Arbitration and judicial settlement – international adjudication by arbitration or judicial settlement is distinguished from the other dispute settlement mechanisms already described by several important characteristics. The critical differences are found in the role of the third party judges or arbitrators who sit above rather than between the parties, the process of decision making according solely to legal and not political criteria and the result and effect of decisions binding upon the parties and having a potential influence on the development of the law.
States have preferred to utilise these judicial mechanisms over other traditional systems of inter state dispute settlement such as mediation or conciliation and the engagement by a range of courts with environmental questions suggests that adjudication is a popular option for dealing with such disputes  . However when a broader view is taken it becomes apparent that there is a strong trend away from inter state dispute settlement systems altogether in favour of treaty based institution such as NCPs which are more administrative than judicial.
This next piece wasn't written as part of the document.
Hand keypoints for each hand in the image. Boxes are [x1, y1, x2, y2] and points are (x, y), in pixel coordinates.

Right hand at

The effect of this is to introduce a degree of imbalance in international governance arrangements for environmental matters.  While there is a range of limitations to any court engaging with environmental issues, courts provide a modality for disinterested dispute settlement where public recognition.  This fact is recognised the world over in domestic settings, where courts are increasingly charged with upholding environmental laws and regulation. This means that for all the virtues of new approaches to managerial types of dispute settlement there remains a role for judicial determinations of international environmental question.
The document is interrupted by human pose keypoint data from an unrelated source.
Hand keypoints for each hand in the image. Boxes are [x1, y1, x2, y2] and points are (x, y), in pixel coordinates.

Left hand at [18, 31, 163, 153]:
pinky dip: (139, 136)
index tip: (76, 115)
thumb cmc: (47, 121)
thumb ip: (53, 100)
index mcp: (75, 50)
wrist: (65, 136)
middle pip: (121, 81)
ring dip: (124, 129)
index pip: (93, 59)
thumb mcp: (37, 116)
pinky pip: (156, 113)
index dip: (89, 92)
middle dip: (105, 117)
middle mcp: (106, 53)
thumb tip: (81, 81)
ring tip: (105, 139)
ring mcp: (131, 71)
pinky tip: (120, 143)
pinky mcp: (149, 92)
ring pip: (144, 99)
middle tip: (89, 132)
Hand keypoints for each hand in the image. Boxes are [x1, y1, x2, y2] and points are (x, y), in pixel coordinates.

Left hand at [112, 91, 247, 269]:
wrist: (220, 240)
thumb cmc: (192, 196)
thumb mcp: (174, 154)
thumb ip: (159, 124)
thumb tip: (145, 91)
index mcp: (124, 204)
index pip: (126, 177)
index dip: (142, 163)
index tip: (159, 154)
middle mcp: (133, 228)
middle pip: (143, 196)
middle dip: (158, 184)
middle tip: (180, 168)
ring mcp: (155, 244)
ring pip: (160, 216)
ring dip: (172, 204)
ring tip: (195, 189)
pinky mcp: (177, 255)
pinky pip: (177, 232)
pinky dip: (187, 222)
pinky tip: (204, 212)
After going through the principal of state responsibility and inter-state dispute settlement the researcher come to the conclusion that state responsibility is a well established principle of international law, and it’s recognised under article 1 of the ILC Draft article on state responsibility. No single instrument sets forth generally applicable international rules governing state liability for environmental damage, although the international law commission and some regional organisation have prepared draft instruments to establish rules of general application. The rules concerning the liability of states for environmental damage, such as they exist, must be considered by reference to treaties, under customary international law, or bye operation of general principle of law.
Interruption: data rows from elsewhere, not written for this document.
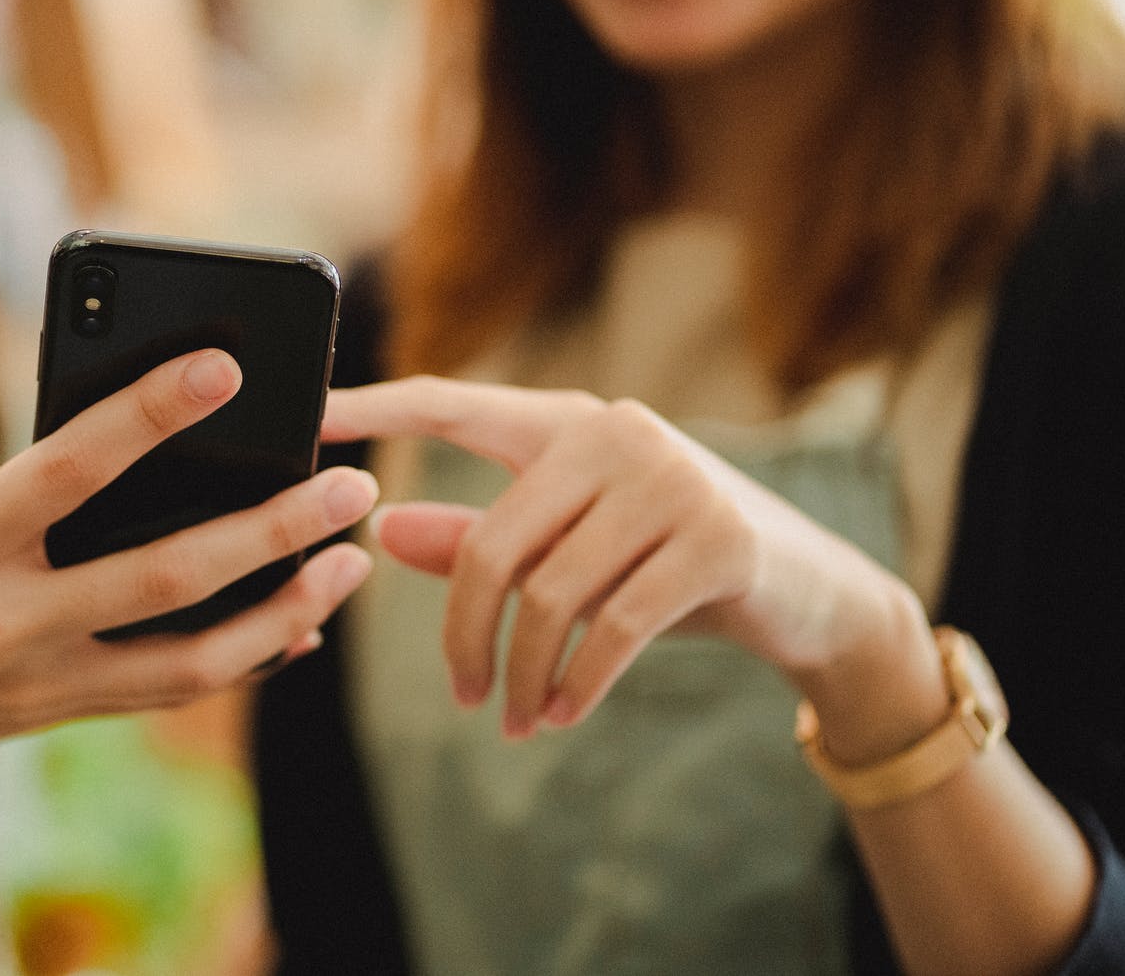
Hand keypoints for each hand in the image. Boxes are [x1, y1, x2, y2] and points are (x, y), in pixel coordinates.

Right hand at [0, 350, 377, 782]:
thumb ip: (19, 483)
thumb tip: (122, 472)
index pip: (74, 465)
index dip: (154, 410)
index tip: (226, 366)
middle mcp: (5, 619)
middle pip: (169, 574)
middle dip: (274, 528)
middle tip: (346, 484)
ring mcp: (34, 682)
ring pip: (189, 657)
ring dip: (283, 609)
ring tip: (345, 565)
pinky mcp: (47, 719)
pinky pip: (161, 691)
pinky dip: (235, 659)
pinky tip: (289, 627)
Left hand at [322, 376, 901, 737]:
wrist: (814, 595)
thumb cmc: (671, 567)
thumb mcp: (575, 551)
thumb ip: (480, 538)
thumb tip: (380, 527)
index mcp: (568, 423)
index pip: (453, 405)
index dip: (378, 408)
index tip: (311, 416)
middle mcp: (617, 432)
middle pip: (494, 541)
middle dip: (466, 634)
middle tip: (466, 696)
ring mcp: (673, 480)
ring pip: (551, 594)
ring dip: (524, 675)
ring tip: (518, 719)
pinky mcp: (717, 539)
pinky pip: (612, 628)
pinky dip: (576, 685)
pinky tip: (561, 714)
The rules of international law governing liability for environmental damage must still be considered to be in their early phases of development, particularly in relation to rules of state liability. States remain reluctant to put in place rules which have the potential to impose significant constraints on the conduct of potentially hazardous activities, as well as being aware of significant costs to the public sector. And inter state dispute settlement systems tend to be process oriented, in promoting peaceful relations regardless of the outcome, rather than goal oriented, in seeking to achieve a substantive improvement in compliance.